Your job is to transcribe all the records that follow, excluding any pictures.

[Saved data entries]
•••
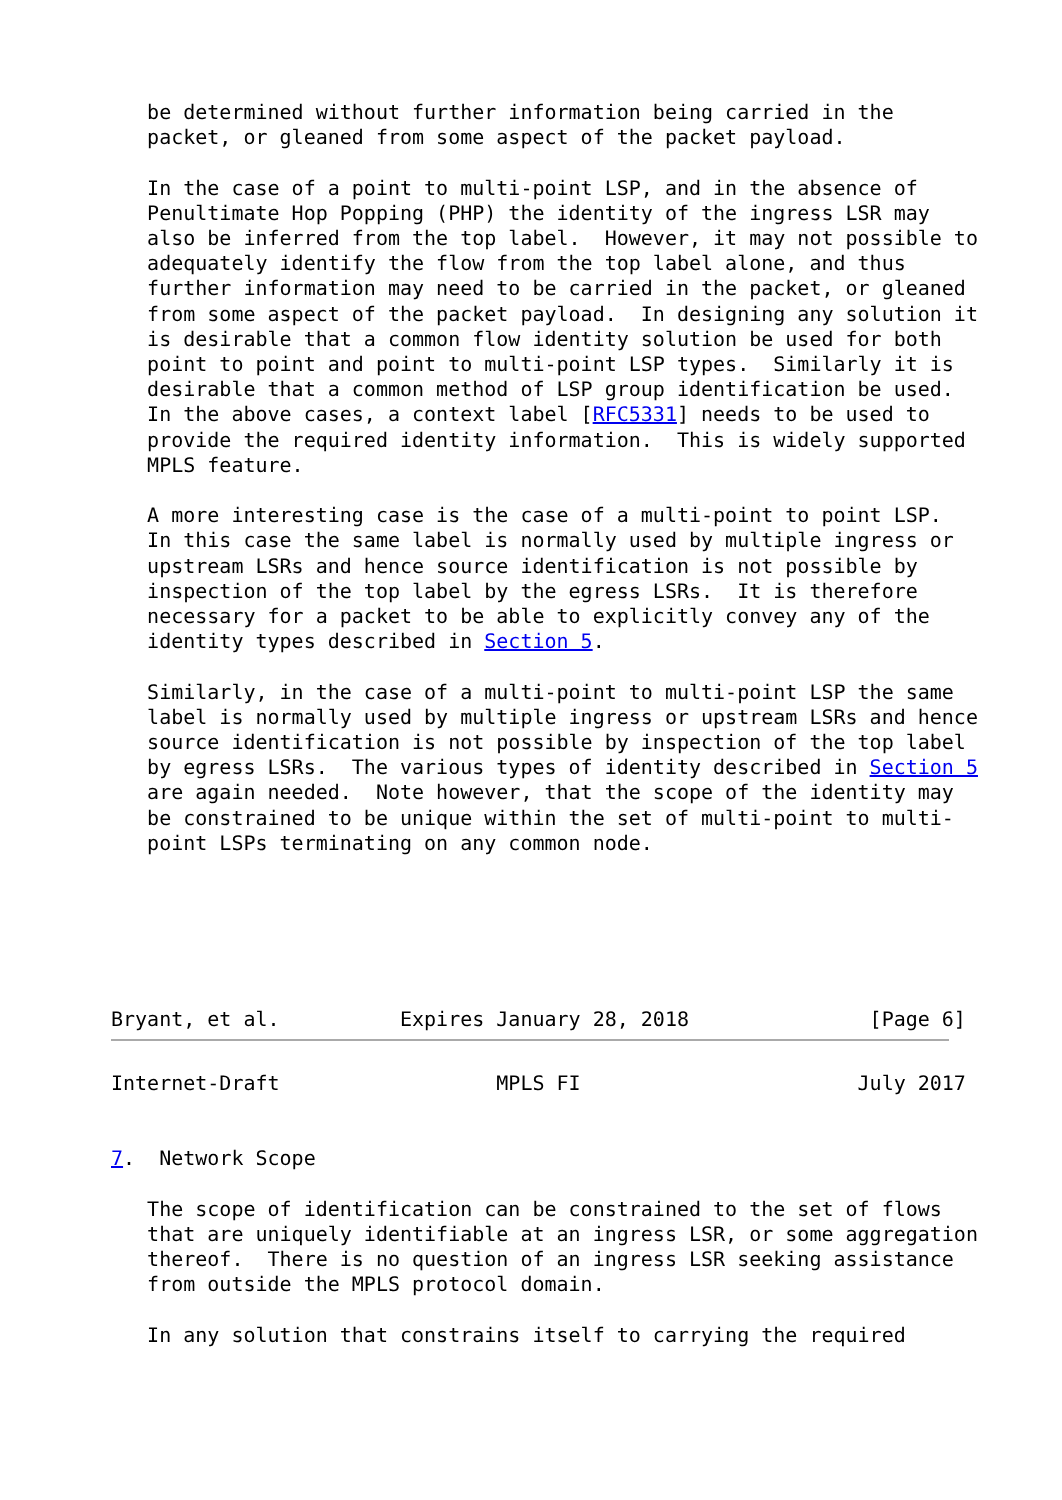be determined without further information being carried in the
   packet, or gleaned from some aspect of the packet payload.

   In the case of a point to multi-point LSP, and in the absence of
   Penultimate Hop Popping (PHP) the identity of the ingress LSR may
   also be inferred from the top label.  However, it may not possible to
   adequately identify the flow from the top label alone, and thus
   further information may need to be carried in the packet, or gleaned
   from some aspect of the packet payload.  In designing any solution it
   is desirable that a common flow identity solution be used for both
   point to point and point to multi-point LSP types.  Similarly it is
   desirable that a common method of LSP group identification be used.
   In the above cases, a context label [RFC5331] needs to be used to
   provide the required identity information.  This is widely supported
   MPLS feature.

   A more interesting case is the case of a multi-point to point LSP.
   In this case the same label is normally used by multiple ingress or
   upstream LSRs and hence source identification is not possible by
   inspection of the top label by the egress LSRs.  It is therefore
   necessary for a packet to be able to explicitly convey any of the
   identity types described in Section 5.

   Similarly, in the case of a multi-point to multi-point LSP the same
   label is normally used by multiple ingress or upstream LSRs and hence
   source identification is not possible by inspection of the top label
   by egress LSRs.  The various types of identity described in Section 5
   are again needed.  Note however, that the scope of the identity may
   be constrained to be unique within the set of multi-point to multi-
   point LSPs terminating on any common node.






Bryant, et al.          Expires January 28, 2018               [Page 6]
Internet-Draft                  MPLS FI                       July 2017


7.  Network Scope

   The scope of identification can be constrained to the set of flows
   that are uniquely identifiable at an ingress LSR, or some aggregation
   thereof.  There is no question of an ingress LSR seeking assistance
   from outside the MPLS protocol domain.

   In any solution that constrains itself to carrying the required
•••
→ Task output:
be determined without further information being carried in the
   packet, or gleaned from some aspect of the packet payload.

   In the case of a point to multi-point LSP, and in the absence of
   Penultimate Hop Popping (PHP) the identity of the ingress LSR may
   also be inferred from the top label.  However, it may not possible to
   adequately identify the flow from the top label alone, and thus
   further information may need to be carried in the packet, or gleaned
   from some aspect of the packet payload.  In designing any solution it
   is desirable that a common flow identity solution be used for both
   point to point and point to multi-point LSP types.  Similarly it is
   desirable that a common method of LSP group identification be used.
   In the above cases, a context label [RFC5331] needs to be used to
   provide the required identity information.  This is widely supported
   MPLS feature.

   A more interesting case is the case of a multi-point to point LSP.
   In this case the same label is normally used by multiple ingress or
   upstream LSRs and hence source identification is not possible by
   inspection of the top label by the egress LSRs.  It is therefore
   necessary for a packet to be able to explicitly convey any of the
   identity types described in Section 5.

   Similarly, in the case of a multi-point to multi-point LSP the same
   label is normally used by multiple ingress or upstream LSRs and hence
   source identification is not possible by inspection of the top label
   by egress LSRs.  The various types of identity described in Section 5
   are again needed.  Note however, that the scope of the identity may
   be constrained to be unique within the set of multi-point to multi-
   point LSPs terminating on any common node.






Bryant, et al.          Expires January 28, 2018               [Page 6]
Internet-Draft                  MPLS FI                       July 2017


7.  Network Scope

   The scope of identification can be constrained to the set of flows
   that are uniquely identifiable at an ingress LSR, or some aggregation
   thereof.  There is no question of an ingress LSR seeking assistance
   from outside the MPLS protocol domain.

   In any solution that constrains itself to carrying the required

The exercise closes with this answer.